## QUOTED PASSAGE:
___
Dublin has become a hotbed for largely unregulated SPVs and similar structures called financial vehicle corporations (FVCs) set up under the 1997 tax laws. The industry is one of the most secretive and least regulated parts of Ireland's €2.3 trillion shadow banking sector, a term used for banking activities that take place outside banks, which is growing rapidly globally.

While these vehicles are structured so that the companies make little taxable income, and many don't have staff, they have become a boon for lawyers, auditors, corporate services providers and the Irish Stock Exchange, where many of these vehicles list debt.

The vehicles are typically structured under the ownership of a charitable trust to keep them off the balance sheets of banks and private equity firms to which they are linked. However, the financial firms are ultimately liable for taxes they make from their activities, often outside Ireland, according to sources familiar with the vehicles.

The Sunday Independent has reported that some 40 so-called Section 110 companies are being investigated by the Revenue Commissioners to ensure they are acting inside tax law.

The Irish Times reported earlier this month that a senior Revenue Commissioner official, Áine Hollingsworth, had raised concerns about the use of registered charities to facilitate the tax avoidance and potentially risky shadow banking activities carried out through SPVs.

Charitable trusts

Although the use of charitable trusts is considered standard practice within the financial sector and entirely legal, Ms Hollingsworth emailed Ronan Hession, head of business tax at the Department of Finance, in April to question whether the charity regulator should "allow that sort of set-up".

The material was released to Sinn Féin's finance spokesman Pearse Doherty under the Freedom of Information Act.

The Revenue Commissioners is just the latest body to turn the heat up on SPVs. While the sector largely falls outside regulation, the Central Bank last week ordered SPVs to start filing data on their assets and liabilities as global authorities, led by the Financial Stability Board in Switzerland, hunt for financial risks following the global economic crisis.

Gareth Murphy, director of markets supervision at the Central Bank, has previously said that while shadow banking can perform many useful functions and support economic activity, "We know that there are also a number of not-so-good reasons for shadow banking, such as regulatory arbitrage and spurious financial innovation."

The Central Bank’s initial work found 820 SPVs covering €322 billion of assets.

FVCs, which have about €430 billion of assets, have been obliged by the European Central Bank to file quarterly data since 2009.
___
(Keypoint data for each instance)
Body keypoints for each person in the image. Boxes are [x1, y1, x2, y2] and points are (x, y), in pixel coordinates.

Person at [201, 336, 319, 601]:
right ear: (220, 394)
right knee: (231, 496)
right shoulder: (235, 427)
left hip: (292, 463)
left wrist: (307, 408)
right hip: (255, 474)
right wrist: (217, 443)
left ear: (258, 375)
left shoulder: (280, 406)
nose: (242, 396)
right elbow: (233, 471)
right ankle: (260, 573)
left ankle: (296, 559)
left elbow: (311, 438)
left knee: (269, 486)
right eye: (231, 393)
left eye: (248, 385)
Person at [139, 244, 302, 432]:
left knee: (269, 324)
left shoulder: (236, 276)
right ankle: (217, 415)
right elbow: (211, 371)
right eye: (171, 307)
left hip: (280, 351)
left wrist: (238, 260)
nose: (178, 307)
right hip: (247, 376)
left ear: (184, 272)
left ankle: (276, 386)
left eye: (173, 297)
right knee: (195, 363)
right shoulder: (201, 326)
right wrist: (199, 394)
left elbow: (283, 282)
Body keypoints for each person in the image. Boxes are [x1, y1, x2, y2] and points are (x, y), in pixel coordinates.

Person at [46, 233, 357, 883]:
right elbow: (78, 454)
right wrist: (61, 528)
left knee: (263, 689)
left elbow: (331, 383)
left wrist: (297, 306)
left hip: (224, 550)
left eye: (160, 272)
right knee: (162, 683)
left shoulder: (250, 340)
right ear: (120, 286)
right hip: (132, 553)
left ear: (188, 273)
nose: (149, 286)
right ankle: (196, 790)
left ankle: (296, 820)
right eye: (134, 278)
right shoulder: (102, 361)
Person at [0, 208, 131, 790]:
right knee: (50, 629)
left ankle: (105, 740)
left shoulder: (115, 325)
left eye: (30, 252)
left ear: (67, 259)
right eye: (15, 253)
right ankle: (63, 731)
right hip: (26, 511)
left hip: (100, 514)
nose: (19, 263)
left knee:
___
## WORK TO COMPLETE:
a) Set down the part of the shadow banking article between "Gareth Murphy, director" and "data since 2009.", inclusive.
b) Name every person mentioned by name in the shadow banking article.
The entries are separate material from the shadow banking article.

## PER-TASK ANSWERS:
a)
Gareth Murphy, director of markets supervision at the Central Bank, has previously said that while shadow banking can perform many useful functions and support economic activity, "We know that there are also a number of not-so-good reasons for shadow banking, such as regulatory arbitrage and spurious financial innovation."

The Central Bank’s initial work found 820 SPVs covering €322 billion of assets.

FVCs, which have about €430 billion of assets, have been obliged by the European Central Bank to file quarterly data since 2009.

b)
Áine Hollingsworth
Ronan Hession
Pearse Doherty
Gareth Murphy